A.R. Penck was a German Neo-Expressionist whose paintings of figures and symbols nod to both German Expressionism and Art Brut. Penck's Standart works, which employ a lexicon of pictograph-like marks the artist referred to as "building blocks", are essential in understanding both his process and ideology.

 

Though often associated with the graffiti-based work of Keith Haring and Jean-Michel Basquiat, Penck's characteristic style of simplified figures and forms, and neo-primitive symbols and patterns emerged independently as a response to the censorship of the German Democratic Republic. 

 

Born Ralf Winkler on October 5, 1939 in Dresden, Germany, he adopted A.R. Penck as a moniker based on the early 20th-century paleogeologist Albrecht Penck when East German State Security began confiscating his works during the 1960s. Penck played a key role in East German underground art from the 1950s to the 1970s and was a founding member of the socialist artist's groups 'Erste Phalanx Nedserd' (in 1953) and 'Die Lücke TPT' (in 1971).
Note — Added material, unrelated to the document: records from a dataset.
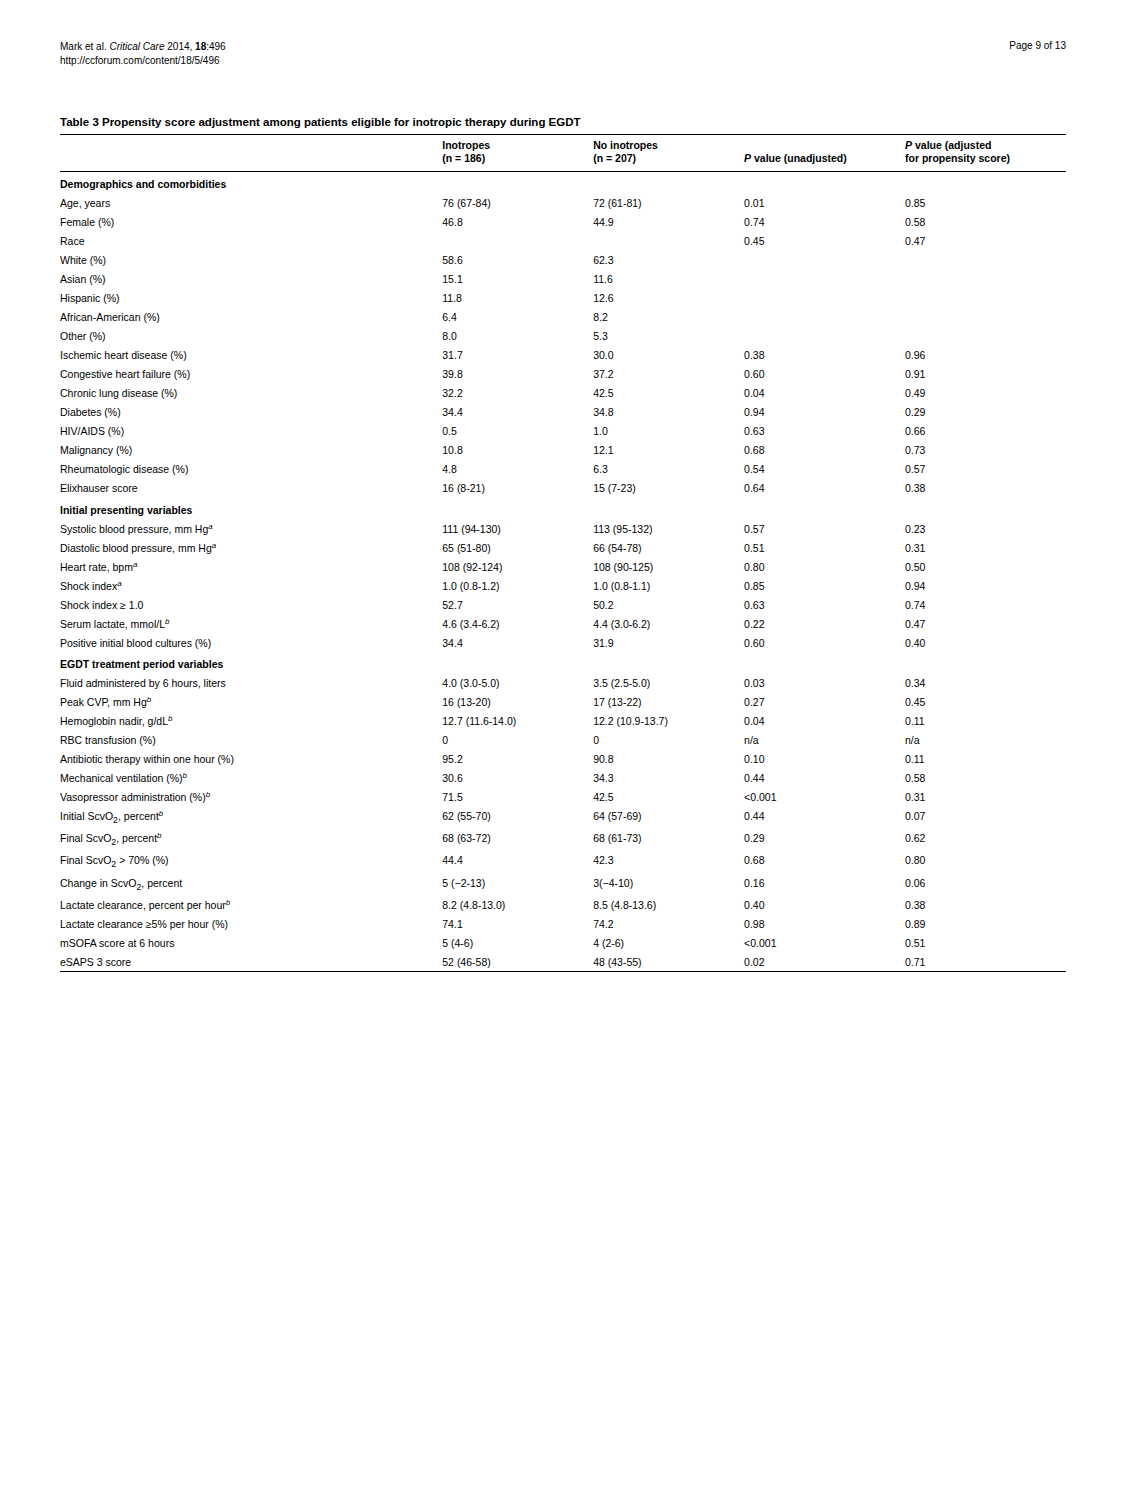Mark et al. Critical Care 2014, 18:496
http://ccforum.com/content/18/5/496
Page 9 of 13
Table 3 Propensity score adjustment among patients eligible for inotropic therapy during EGDT
| | Inotropes (n = 186) | No inotropes (n = 207) | P value (unadjusted) | P value (adjusted for propensity score) |
| --- | --- | --- | --- | --- |
| Demographics and comorbidities | | | | |
| Age, years | 76 (67-84) | 72 (61-81) | 0.01 | 0.85 |
| Female (%) | 46.8 | 44.9 | 0.74 | 0.58 |
| Race | | | 0.45 | 0.47 |
| White (%) | 58.6 | 62.3 | | |
| Asian (%) | 15.1 | 11.6 | | |
| Hispanic (%) | 11.8 | 12.6 | | |
| African-American (%) | 6.4 | 8.2 | | |
| Other (%) | 8.0 | 5.3 | | |
| Ischemic heart disease (%) | 31.7 | 30.0 | 0.38 | 0.96 |
| Congestive heart failure (%) | 39.8 | 37.2 | 0.60 | 0.91 |
| Chronic lung disease (%) | 32.2 | 42.5 | 0.04 | 0.49 |
| Diabetes (%) | 34.4 | 34.8 | 0.94 | 0.29 |
| HIV/AIDS (%) | 0.5 | 1.0 | 0.63 | 0.66 |
| Malignancy (%) | 10.8 | 12.1 | 0.68 | 0.73 |
| Rheumatologic disease (%) | 4.8 | 6.3 | 0.54 | 0.57 |
| Elixhauser score | 16 (8-21) | 15 (7-23) | 0.64 | 0.38 |
| Initial presenting variables | | | | |
| Systolic blood pressure, mm Hg a | 111 (94-130) | 113 (95-132) | 0.57 | 0.23 |
| Diastolic blood pressure, mm Hg a | 65 (51-80) | 66 (54-78) | 0.51 | 0.31 |
| Heart rate, bpm a | 108 (92-124) | 108 (90-125) | 0.80 | 0.50 |
| Shock index a | 1.0 (0.8-1.2) | 1.0 (0.8-1.1) | 0.85 | 0.94 |
| Shock index ≥ 1.0 | 52.7 | 50.2 | 0.63 | 0.74 |
| Serum lactate, mmol/L b | 4.6 (3.4-6.2) | 4.4 (3.0-6.2) | 0.22 | 0.47 |
| Positive initial blood cultures (%) | 34.4 | 31.9 | 0.60 | 0.40 |
| EGDT treatment period variables | | | | |
| Fluid administered by 6 hours, liters | 4.0 (3.0-5.0) | 3.5 (2.5-5.0) | 0.03 | 0.34 |
| Peak CVP, mm Hg b | 16 (13-20) | 17 (13-22) | 0.27 | 0.45 |
| Hemoglobin nadir, g/dL b | 12.7 (11.6-14.0) | 12.2 (10.9-13.7) | 0.04 | 0.11 |
| RBC transfusion (%) | 0 | 0 | n/a | n/a |
| Antibiotic therapy within one hour (%) | 95.2 | 90.8 | 0.10 | 0.11 |
| Mechanical ventilation (%) b | 30.6 | 34.3 | 0.44 | 0.58 |
| Vasopressor administration (%) b | 71.5 | 42.5 | <0.001 | 0.31 |
| Initial ScvO 2 , percent b | 62 (55-70) | 64 (57-69) | 0.44 | 0.07 |
| Final ScvO 2 , percent b | 68 (63-72) | 68 (61-73) | 0.29 | 0.62 |
| Final ScvO 2 > 70% (%) | 44.4 | 42.3 | 0.68 | 0.80 |
| Change in ScvO 2 , percent | 5 (−2-13) | 3(−4-10) | 0.16 | 0.06 |
| Lactate clearance, percent per hour b | 8.2 (4.8-13.0) | 8.5 (4.8-13.6) | 0.40 | 0.38 |
| Lactate clearance ≥5% per hour (%) | 74.1 | 74.2 | 0.98 | 0.89 |
| mSOFA score at 6 hours | 5 (4-6) | 4 (2-6) | <0.001 | 0.51 |
| eSAPS 3 score | 52 (46-58) | 48 (43-55) | 0.02 | 0.71 |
Penck lived in East Berlin from 1963 to '72; unable to exhibit there publicly, he smuggled works out to West Berlin and Switzerland, where he enjoyed enough fame to provide him some protection from the German police. Penck's style fused spontaneous self-expression with restraint, and pop cultural and art historical influences with political and social concerns.

 

Expelled to West Germany by the GDR Communist regime in 1980, he became a part of a milieu of Neo-Expressionist painters which included Georg Baselitz, Markus Lüpertz and Jörg Immendorff. After the pinnacle of his career in the mid-1980s, Penck's work fell from favor for several decades. In the late 2000s, the artist's work began to be reappraised as a legacy integral to the history of art. After a prolonged illness, the artist died on May 2, 2017 in Zürich, Switzerland.

 

Today, his works are held in the collections of the Art Institute of Chicago, The Museum of Modern Art in New York, the National Gallery of Art in Washington, D.C., the Kunstmuseum Basel, and the Städel Museum in Frankfurt.